= WHAT YOU WILL DO =
Turn the lines of all the entries below into a single numbered list, skipping any blank lines. Leave the pictures out of your answer.

------------------------------------------------

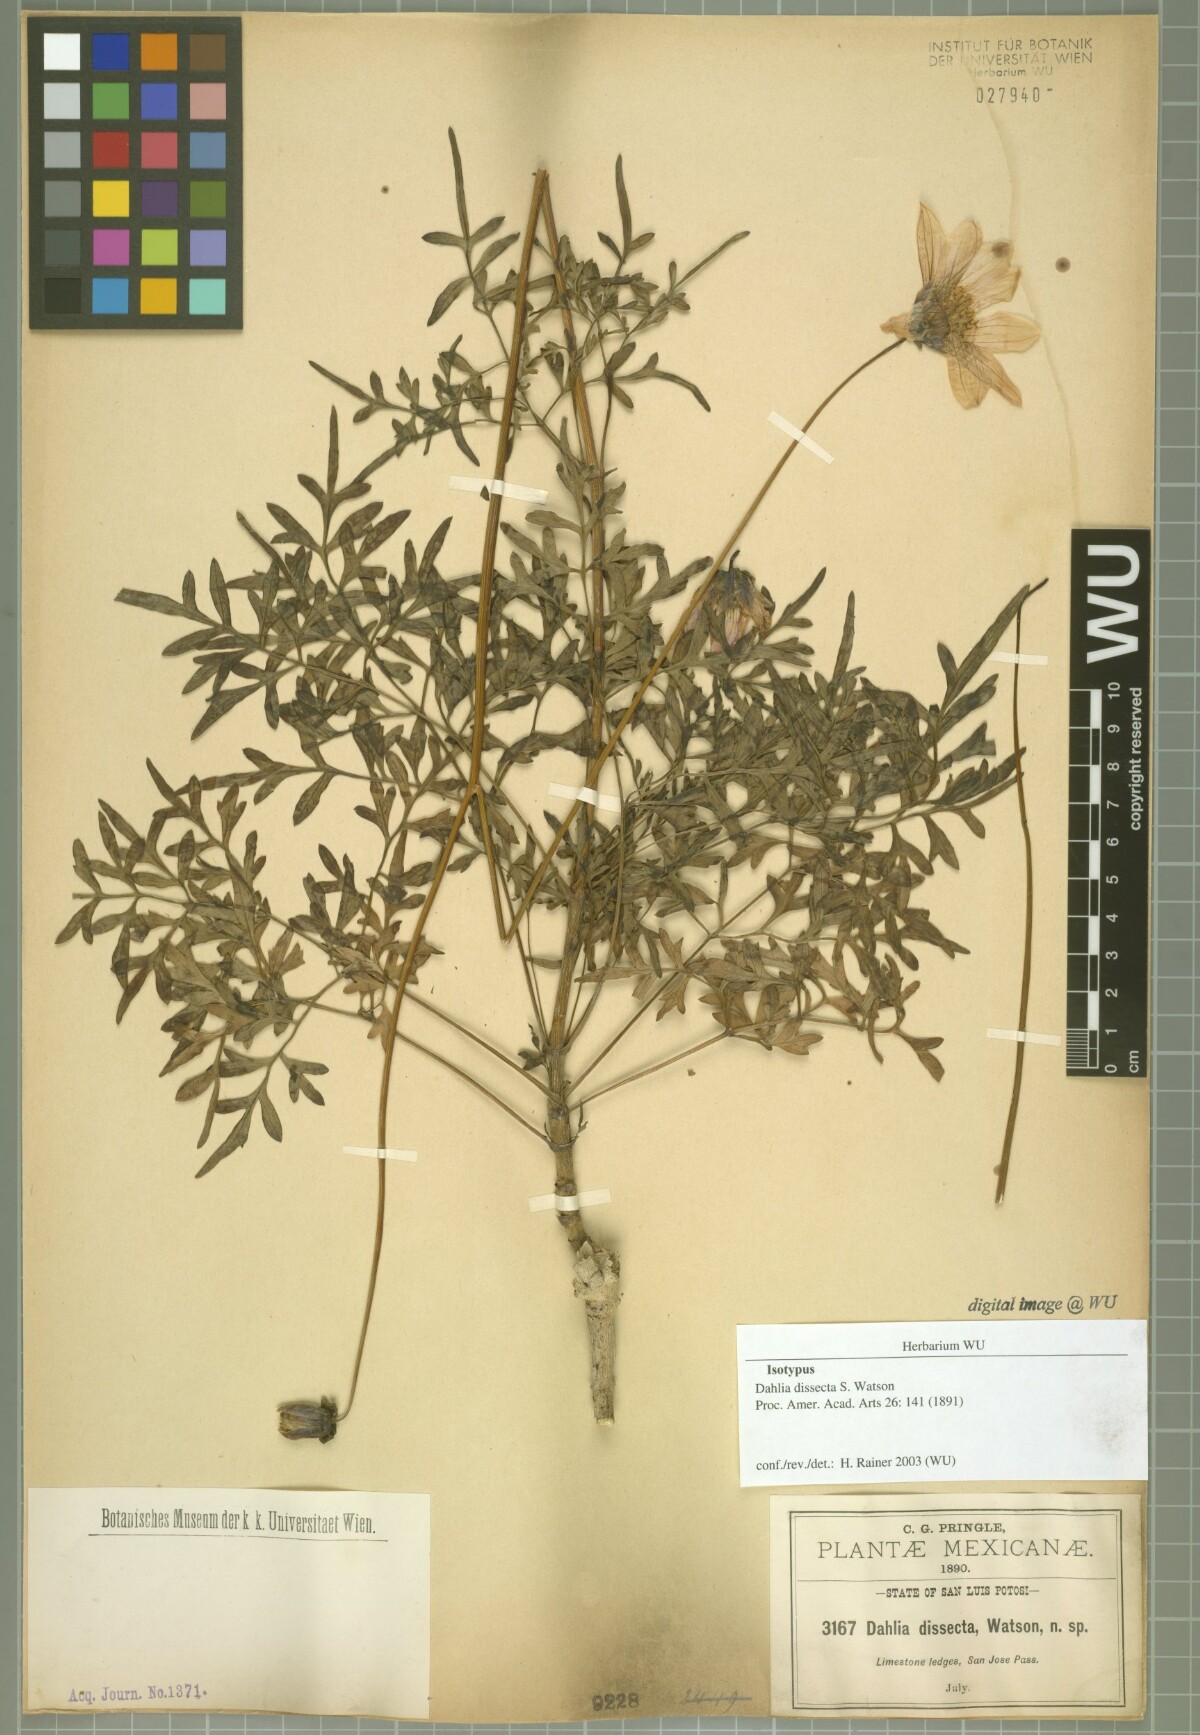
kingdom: Plantae
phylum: Tracheophyta
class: Magnoliopsida
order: Asterales
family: Asteraceae
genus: Dahlia
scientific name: Dahlia dissecta
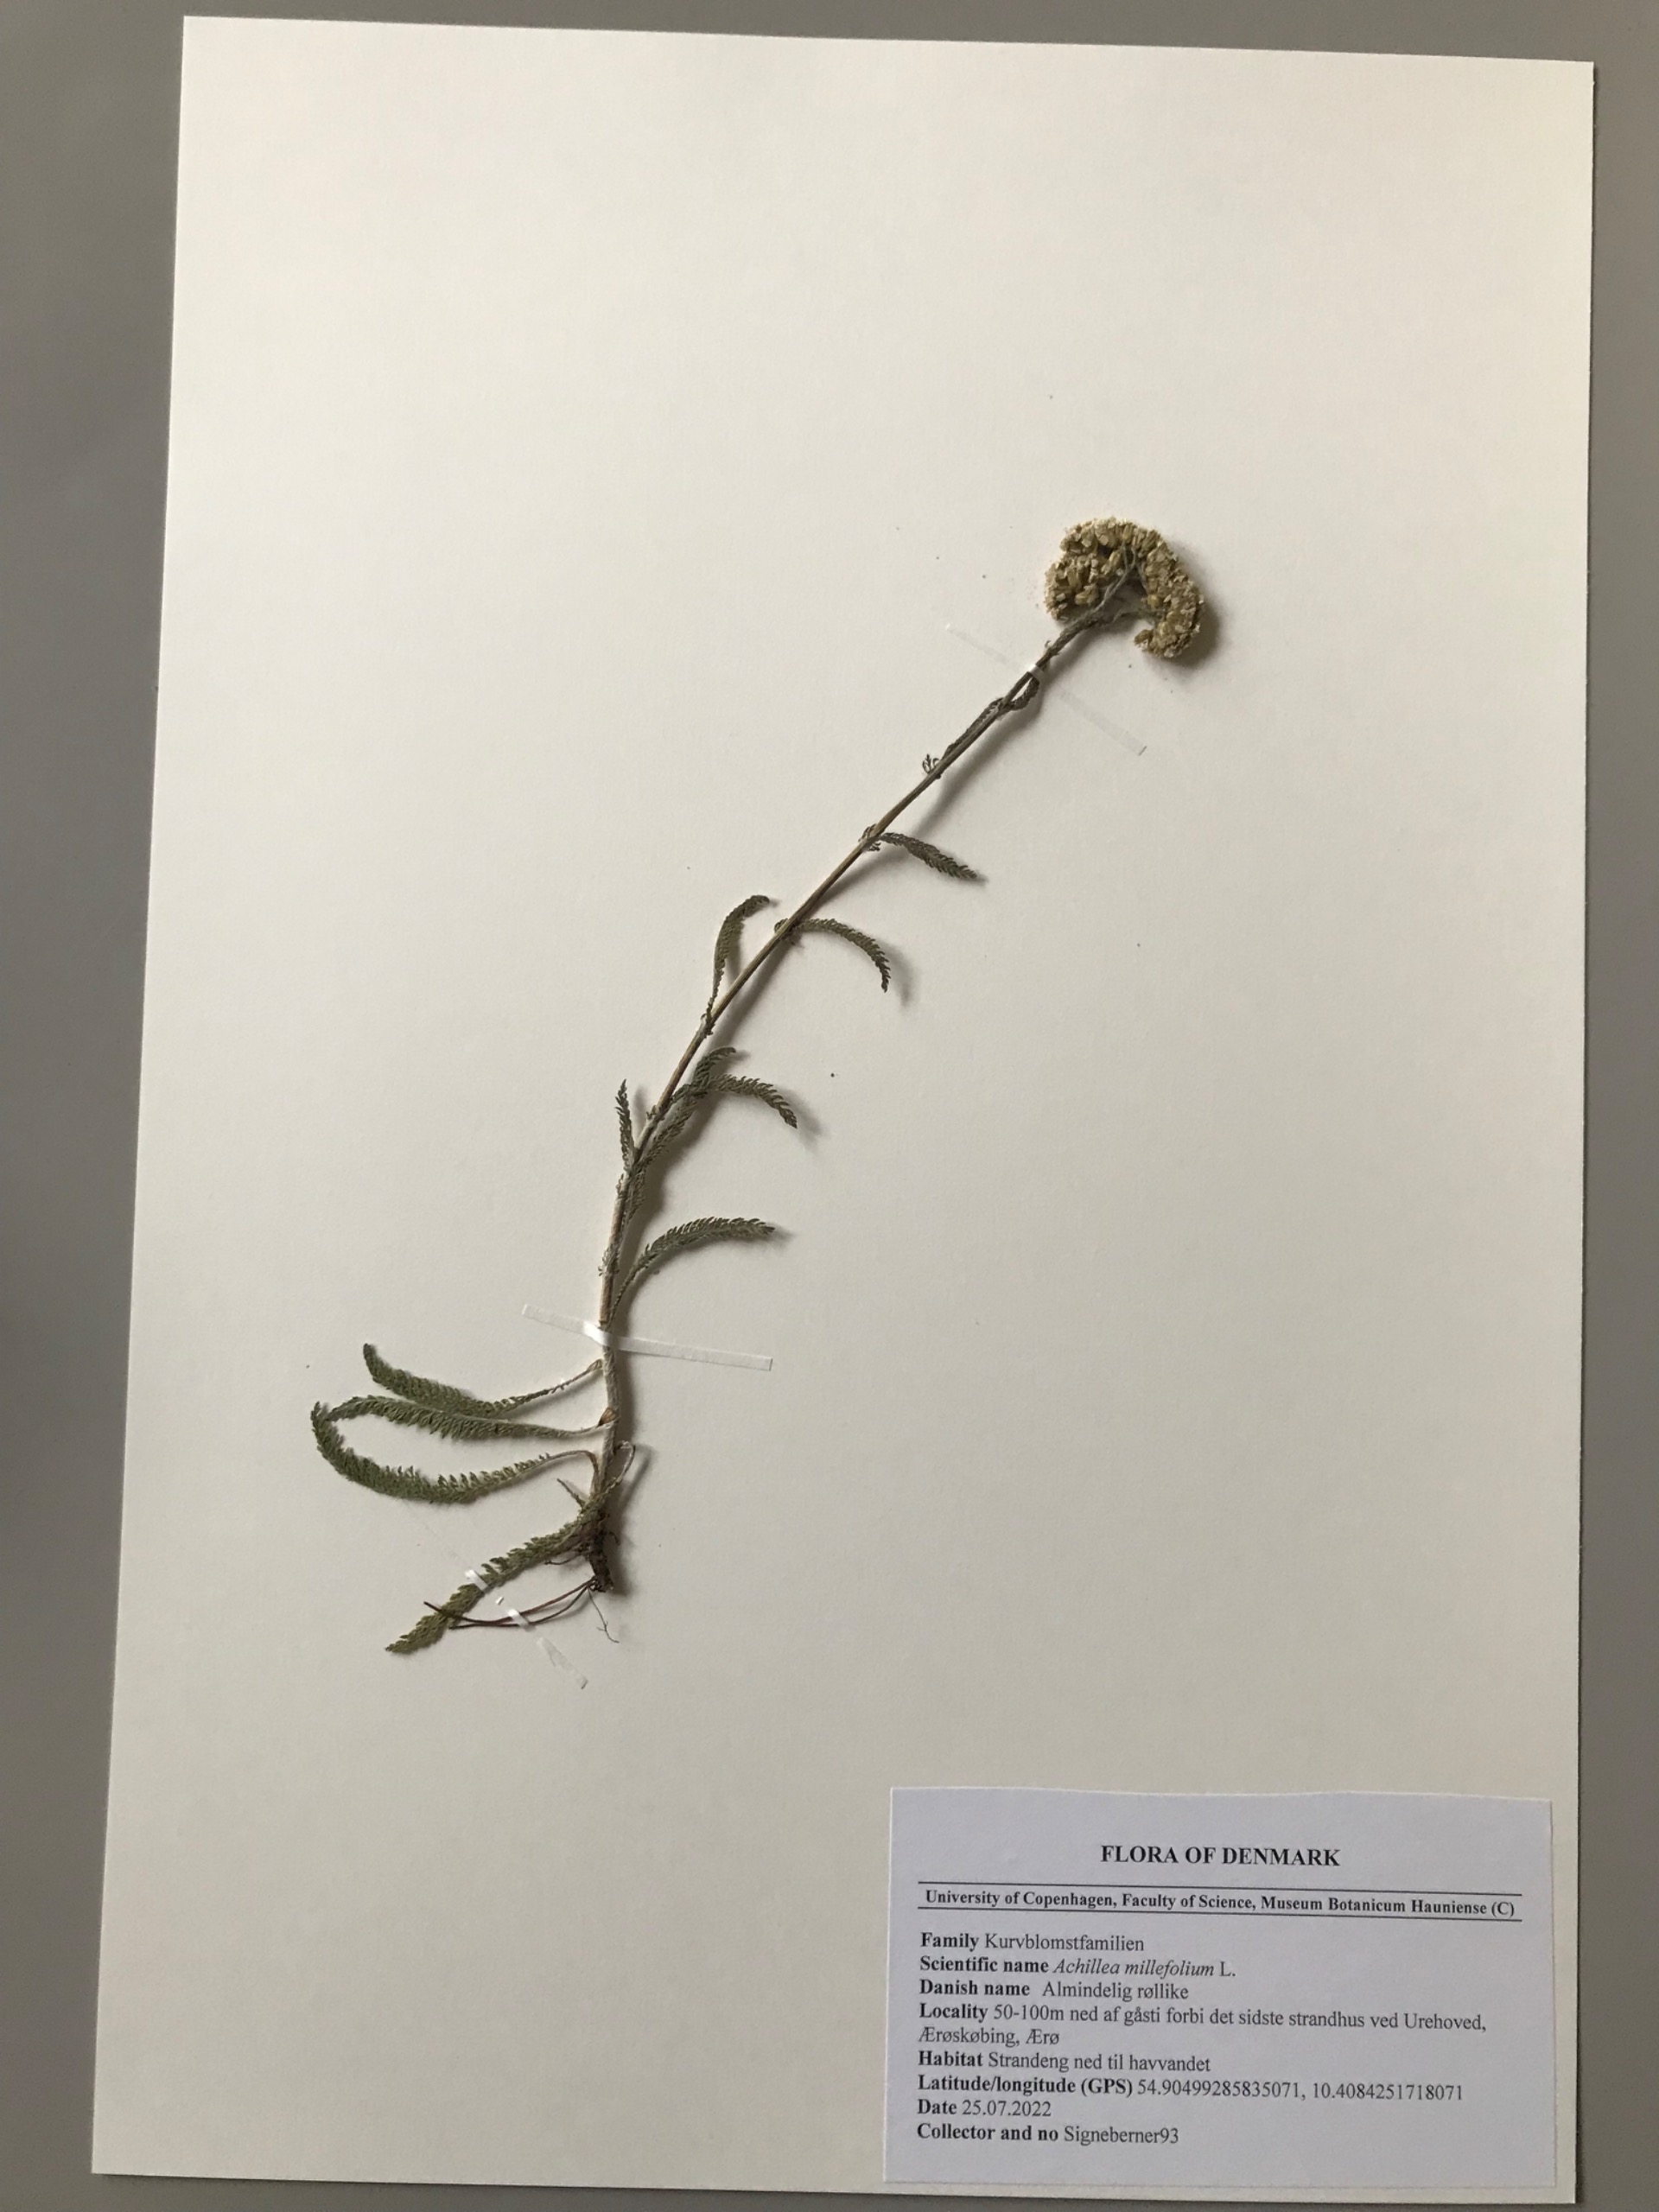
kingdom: Plantae
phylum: Tracheophyta
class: Magnoliopsida
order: Asterales
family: Asteraceae
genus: Achillea
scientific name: Achillea millefolium
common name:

------------------------------------------------

= RESULT FOR THIS TASK =
1. kingdom: Plantae
2. phylum: Tracheophyta
3. class: Magnoliopsida
4. order: Asterales
5. family: Asteraceae
6. genus: Dahlia
7. scientific name: Dahlia dissecta
8. kingdom: Plantae
9. phylum: Tracheophyta
10. class: Magnoliopsida
11. order: Asterales
12. family: Asteraceae
13. genus: Achillea
14. scientific name: Achillea millefolium
15. common name:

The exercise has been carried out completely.